Radni miasta Delft na zachodzie Holandii przegłosowali zakaz korzystania z WhatsApp w związku ze zmianą regulaminu tego komunikatora. Zakaz ma dotyczyć samych radnych, komisji tematycznych, grup politycznych w radzie miejskiej oraz burmistrza.
Portal Omroep West poinformował, że radni od soboty przestaną korzystać z WhatsApp i zamiast tego komunikatora będą komunikować się między sobą przez aplikację Microsoft Teams oraz za pomocą poczty elektronicznej.
Decyzja została przyjęta po dyskusji w sprawie zmiany regulaminu korzystania z WhatsApp.
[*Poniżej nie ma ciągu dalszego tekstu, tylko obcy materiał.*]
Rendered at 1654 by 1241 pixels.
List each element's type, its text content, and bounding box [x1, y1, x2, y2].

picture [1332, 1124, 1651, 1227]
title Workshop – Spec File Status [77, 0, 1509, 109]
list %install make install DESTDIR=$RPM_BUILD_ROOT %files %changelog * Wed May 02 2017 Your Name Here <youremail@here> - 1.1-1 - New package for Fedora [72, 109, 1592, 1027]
W sobotę mija ostateczny termin na wyrażenie zgody przez użytkowników na dalsze korzystanie z aplikacji; w przypadku niewyrażenia zgody komunikator ma z czasem tracić funkcjonalności. Zmiany w regulaminie, ogłoszone na początku br., dotyczą przede wszystkim sposobu kontaktowania się firm z klientami na WhatsApp, jednak pojawiły się obawy, że spowoduje to zwiększone dzielenie się przez WhatsApp danymi użytkowników z jego macierzystą firmą, czyli Facebookiem. Firma zapewnia, że tak się nie stanie.
Wniosek zakazujący radnym korzystania z popularnej aplikacji zgłosiła radna socjalliberalnej partii D66, Christine Bel.
- Powinniśmy korzystać z bardziej przyjaznej dla prywatności aplikacji
Niektórzy radni nie kryli zaskoczenia. Radny Dimitri van Rijn (VVD) mówił podczas sesji, że o ile mu wiadomo, aplikacja jest zgodna z przepisami Unii Europejskiej dotyczącymi ochrony prywatności.
- Co właściwie jest nie tak? – dopytywał radny, cytowany przez Omroep West. Jak pisze portal, jego wątpliwości nie zostały rozwiane.
Jak poinformowała telewizja RTL, konkurenci WhatsApp, tacy jak Signal czy Telegram, informują, że liczba użytkowników ich aplikacji ostatnio znacznie wzrosła, co wiążą ze zmianą regulaminu zapowiedzianą przez WhatsApp.